I’ve done beef-onomics and pork-onomics for years. When I first started buying whole animals, I was highly motivated to figure out if that big expense up front worked out in the end. Turns out for pork that no matter how I spin it, it works out to about $2.25 a lb, give or take a dime or so. Keep in mind, this is pastured, low-density, antibiotic+hormone free, happy pig, and I can shake the hand of the farmer I buy from. Box store pig isn’t any of those things. Yet my $/lb works out to less than the box store. Yes, less. I’ve done the math. So top quality meat for less than box store prices. The catch: you have to actually buy and use a whole animal [ie, not just eat its tenderloin or boneless skinless breast], and spend some time processing it yourself. And therein lies the rub. Time.
Most folks, when I start talking about food economics, will grab ‘time’, and toss it in my face. ‘You must spend every waking hour growing, processing, and preparing your own foods‘, say they. Anybody that knows me knows that’s not true. For example. It takes me 2 hrs to take a side of pig and break it down. That’s wrapped, packed, in a freezer, cleaned down. Folks will spend 2 hrs watching a movie and think nothing of it, so I’ll take that to mean 2 hrs is not a big time commitment. Harvesting apples [did I mention free?] in the fall can be done at a rate of about 100 lbs/hr, say. If you buy apples at the market for $2-3/lb say, than the economic value of your time is $200-300. Per hour. Not a lot of time, but even if it was it’s an economically efficient use of it, even if you get paid a whole lot at your day-job.

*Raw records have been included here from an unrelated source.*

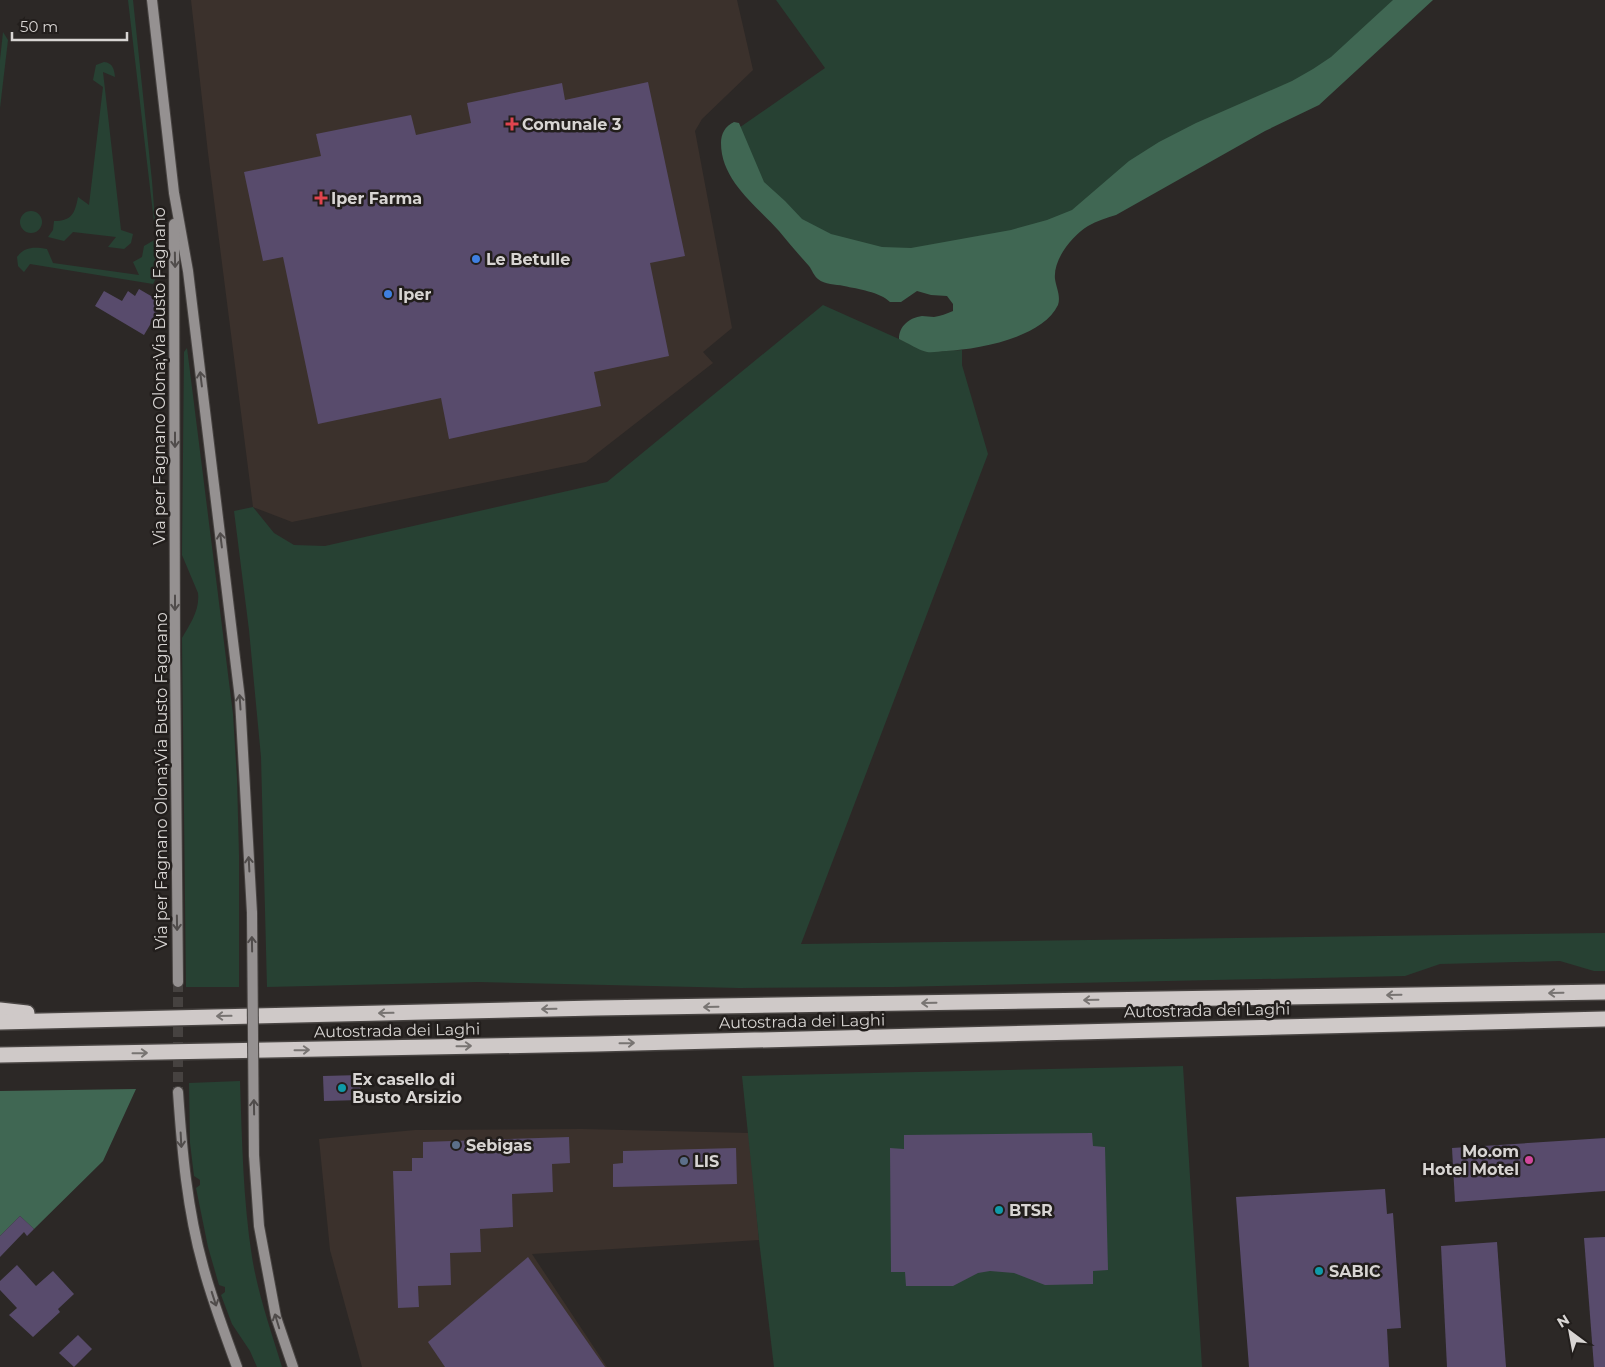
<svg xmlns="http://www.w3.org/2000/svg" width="1605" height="1367" font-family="Montserrat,sans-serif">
	<rect width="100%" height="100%" fill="#2c2826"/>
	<g fill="#3b312c">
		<polygon points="191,0 737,0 753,70 702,119 695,131 732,328 703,352 713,363 586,462 292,522 253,507 208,153"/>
		<polygon points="582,1129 749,1133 759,1240 532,1254 607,1367 362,1367 330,1250 319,1139 415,1130"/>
	</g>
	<g fill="#274133">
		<path d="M128,0H133L152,181L159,272L153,284L30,264L24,272L18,266L17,257C25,246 35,247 47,249L53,263L139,275L133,262L142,257L144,246L156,239Z"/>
		<polygon points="776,0 1399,0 1317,70 1083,209 921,265 815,229 758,188 736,130 825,68"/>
		<polygon points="3,32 8,40 0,108 0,60"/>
		<path d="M104,62C113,63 114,69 115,77L103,72L121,230L133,234L131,243L124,249L108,247L116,237L73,232L64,241L48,237L53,230L54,221C72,221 75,213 78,197L89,205L103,87L93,80L96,65Z"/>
		<circle cx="31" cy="222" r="11"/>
		<polygon points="823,305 928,352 962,350 962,365 988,454 801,944 1605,933 1605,971 1594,971 1560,961 1440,964 1405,976 894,987 740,988 478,982 267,987 261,757 249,630 234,511 253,507 274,533 294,545 325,546 607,482"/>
		<path d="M187,348L233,714L237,779L239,855V987H186L182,638C190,624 200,610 198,593L182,555L184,352Z"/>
		<polygon points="1183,1066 1202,1367 774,1367 759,1240 742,1076"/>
		<path d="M240,1081C242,1140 243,1199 252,1257C258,1294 271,1331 282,1367H257L250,1351L232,1324L221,1295L225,1292V1287L219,1285L208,1247L196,1188L200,1185V1180L194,1176L190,1143L189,1083Z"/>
	</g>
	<g fill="#406753">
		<path d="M1393,0H1433L1319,105L1265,131L1116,215C1106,218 1097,221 1088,226C1072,236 1053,259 1055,279C1056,287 1061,296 1058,305C1042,338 979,349 946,351C940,351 933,353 927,352C918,350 908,343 899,339C899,326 909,318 922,316C926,316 930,317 934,317C941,316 946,314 953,311V304L947,296L931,295L917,291L901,302H890C880,292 858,289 844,286C835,284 825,285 818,279C814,276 812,270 809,266C799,255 789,243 779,231C757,206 721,181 721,143C721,134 725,126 734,122L739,123L764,182L785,201L802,219L831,234L882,247L911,248L1011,230L1047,220L1072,210L1129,161L1159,142L1196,123L1292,81L1313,69L1331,57Z"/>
		<polygon points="136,1089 103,1161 34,1229 20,1216 0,1236 0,1091"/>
	</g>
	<g fill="#584b6c">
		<polygon points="648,82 685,256 650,263 669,356 594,372 601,406 449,439 441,398 318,424 283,257 263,261 244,172 321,156 316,134 411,115 416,135 471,123 467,103 562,83 565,100"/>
		<polygon points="139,289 163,303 144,335 95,306 104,291 122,301 128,291 135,296"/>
		<polygon points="360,1075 361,1100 324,1101 323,1076"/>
		<polygon points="1092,1133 1093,1146 1105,1147 1108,1270 1093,1271 1093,1284 1045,1285 1014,1273 990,1271 978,1273 953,1286 906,1286 905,1272 891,1272 890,1148 904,1149 904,1135"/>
		<polygon points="569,1137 570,1163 552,1164 553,1192 512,1194 513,1227 480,1229 481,1252 450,1253 451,1285 418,1286 419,1307 398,1308 393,1171 412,1171 412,1158 423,1158 423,1142"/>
		<polygon points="1605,1138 1605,1191 1455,1202 1452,1148"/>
		<polygon points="736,1148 737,1184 613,1187 613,1164 623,1163 623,1151"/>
		<polygon points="1385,1189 1387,1214 1393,1213 1401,1328 1387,1329 1389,1367 1249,1367 1236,1197"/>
		<polygon points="20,1216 34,1229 27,1236 24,1232 0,1257 0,1236"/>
		<polygon points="1605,1237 1605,1367 1594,1367 1584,1238"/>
		<polygon points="1497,1242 1506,1367 1447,1367 1441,1246"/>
		<polygon points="528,1257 605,1367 445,1367 428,1342"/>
		<polygon points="17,1265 36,1286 53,1271 74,1294 58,1309 60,1312 33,1337 9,1315 17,1308 0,1290 0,1281"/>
		<polygon points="78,1335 92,1349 74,1367 59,1353"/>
	</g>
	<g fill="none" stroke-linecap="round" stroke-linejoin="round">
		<polyline stroke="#464240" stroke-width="10" stroke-dasharray="10 5" stroke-linecap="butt" points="178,982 178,1092"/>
		<defs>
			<g id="secondary">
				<polyline points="152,0 174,193 188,271 240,699 252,913"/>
				<polyline points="174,224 175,653 178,982"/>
				<path d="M178,1092C182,1150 187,1209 203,1266C212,1300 225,1334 237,1367"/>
				<polyline points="254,1155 259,1226 276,1317 293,1367"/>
			</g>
			<g id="highway">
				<polyline points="0,1010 27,1013"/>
				<polyline points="0,1022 596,1008 1605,992"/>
				<polyline points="0,1055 596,1044 1605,1019"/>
			</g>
		</defs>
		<use href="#secondary" stroke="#484442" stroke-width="12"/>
		<use href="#highway" stroke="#484442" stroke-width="18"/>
		<use href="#secondary" stroke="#959191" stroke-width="10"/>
		<use href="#highway" stroke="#cfc9c8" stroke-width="15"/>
		<defs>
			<polyline id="secondary-bridge" points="252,913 254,1155"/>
		</defs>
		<use href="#secondary-bridge" stroke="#484442" stroke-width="12" stroke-linecap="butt"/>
		<use href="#secondary-bridge" stroke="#959191" stroke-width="10"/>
	</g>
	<defs><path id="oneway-shaft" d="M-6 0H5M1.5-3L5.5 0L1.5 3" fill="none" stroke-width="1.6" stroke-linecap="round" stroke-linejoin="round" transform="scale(1.25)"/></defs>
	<g stroke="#504c4b">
		<use href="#oneway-shaft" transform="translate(175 260) rotate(89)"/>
		<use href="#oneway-shaft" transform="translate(201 379) rotate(-97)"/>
		<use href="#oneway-shaft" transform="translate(175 440) rotate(90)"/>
		<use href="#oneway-shaft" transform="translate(221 540) rotate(-97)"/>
		<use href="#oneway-shaft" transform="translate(175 603) rotate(90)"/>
		<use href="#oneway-shaft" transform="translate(240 702) rotate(-94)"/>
		<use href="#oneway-shaft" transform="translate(249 864) rotate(-93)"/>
		<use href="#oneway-shaft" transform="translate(177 923) rotate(89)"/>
		<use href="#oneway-shaft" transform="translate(252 944) rotate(-91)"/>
		<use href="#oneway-shaft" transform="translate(254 1107) rotate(-91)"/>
		<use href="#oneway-shaft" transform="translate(181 1140) rotate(87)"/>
		<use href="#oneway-shaft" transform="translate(214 1299) rotate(72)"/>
		<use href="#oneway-shaft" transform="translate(277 1321) rotate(-107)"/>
	</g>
	<g stroke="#787472">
		<use href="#oneway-shaft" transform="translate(1556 993) rotate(179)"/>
		<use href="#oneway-shaft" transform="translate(1394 995) rotate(179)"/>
		<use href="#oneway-shaft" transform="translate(1091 1000) rotate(179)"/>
		<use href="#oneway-shaft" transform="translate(929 1003) rotate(179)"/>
		<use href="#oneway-shaft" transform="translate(711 1007) rotate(179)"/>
		<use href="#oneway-shaft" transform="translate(549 1009) rotate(179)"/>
		<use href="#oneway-shaft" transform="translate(386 1013) rotate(179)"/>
		<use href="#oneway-shaft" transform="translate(224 1016) rotate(179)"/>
		<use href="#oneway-shaft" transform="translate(627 1043) rotate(-1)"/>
		<use href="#oneway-shaft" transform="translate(464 1046) rotate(-1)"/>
		<use href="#oneway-shaft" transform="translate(302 1050) rotate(-1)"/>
		<use href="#oneway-shaft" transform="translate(140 1053) rotate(-1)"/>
	</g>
	<g fill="#e0444e" stroke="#221e1c" stroke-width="2">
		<path d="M509.5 116.5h5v5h5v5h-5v5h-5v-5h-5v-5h5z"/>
		<path d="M318.5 190.5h5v5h5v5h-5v5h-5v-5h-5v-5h5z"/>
	</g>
	<g fill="#3f7fe0" stroke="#221e1c" stroke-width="2">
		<circle cx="476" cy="259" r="5"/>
		<circle cx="388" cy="294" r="5"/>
	</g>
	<g fill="#0f9aa8" stroke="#221e1c" stroke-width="2">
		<circle cx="342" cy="1088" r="5"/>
		<circle cx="999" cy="1210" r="5"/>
		<circle cx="1319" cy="1271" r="5"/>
	</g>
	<g fill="#5c6f8a" stroke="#221e1c" stroke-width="2">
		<circle cx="456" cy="1145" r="5"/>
		<circle cx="684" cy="1161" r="5"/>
	</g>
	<circle fill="#d1479c" stroke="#221e1c" stroke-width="2" cx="1529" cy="1160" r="5"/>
	<g text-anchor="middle" stroke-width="5" stroke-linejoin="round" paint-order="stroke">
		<g font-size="16" font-weight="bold" fill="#d8d5d3" stroke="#221e1c" text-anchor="start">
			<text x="522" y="130">Comunale 3</text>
			<text x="331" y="204">Iper Farma</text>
			<text x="486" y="265">Le Betulle</text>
			<text x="398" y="300">Iper</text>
			<text x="352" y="1085">Ex casello di<tspan x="352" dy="18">Busto Arsizio</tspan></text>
			<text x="466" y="1151">Sebigas</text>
			<text x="1519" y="1157" text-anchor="end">Mo.om<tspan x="1519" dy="18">Hotel Motel</tspan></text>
			<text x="694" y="1167">LIS</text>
			<text x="1009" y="1216">BTSR</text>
			<text x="1329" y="1277">SABIC</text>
		</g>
		<g font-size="16" fill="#d8d5d3" stroke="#221e1c">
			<text transform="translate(159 376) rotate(-90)" y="6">Via per Fagnano Olona;Via Busto Fagnano</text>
			<text transform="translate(161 781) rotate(-90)" y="6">Via per Fagnano Olona;Via Busto Fagnano</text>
			<text transform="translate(1207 1010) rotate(-1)" y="6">Autostrada dei Laghi</text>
			<text transform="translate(802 1021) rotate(-1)" y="6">Autostrada dei Laghi</text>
			<text transform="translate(397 1030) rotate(-1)" y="6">Autostrada dei Laghi</text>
		</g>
	</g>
	<g transform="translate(1570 1332) rotate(328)" stroke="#221e1c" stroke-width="4" paint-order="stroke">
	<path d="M0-4L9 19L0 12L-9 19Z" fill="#d8d5d3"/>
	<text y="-8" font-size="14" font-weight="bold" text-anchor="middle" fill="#d8d5d3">N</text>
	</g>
	<path d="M12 32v8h115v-8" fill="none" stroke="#d8d5d3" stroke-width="2.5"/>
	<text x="20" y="32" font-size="15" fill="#d8d5d3" stroke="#221e1c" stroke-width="4" paint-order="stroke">50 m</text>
</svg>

But even if it did take a lot of time, I’ll argue til the end of the earth that perhaps we should start to be okay with spending more time handling our own food. Call me crazy. I don’t think that’s a bad thing. I’ll still get those telling me they have NO spare time, AT ALL. Not one single day on a weekend a year. I think that’s dysfunctional and more is required than a reinvention of your food life. So long as folks own TVs, there are some spare moments in the week. If you’re that person that’s so strapped they need to figure how to best utilize those few precious spare hours per calendar year to maximize their food budget – email me or let me know in the comments. I’ll be happy to help you. But before you fear the time commitment, ask those that do it – grow, process, harvest, cook, and otherwise spend time with their food, and they’re likely to tell you it’s a wholesome, productive, happy-making ‘work’. A therapy of sorts. It’s good for the brain. It’s good for the health. It’s good for the pocket-book.
Willing to share your food budget? Any food items you haven’t found an economical solution for?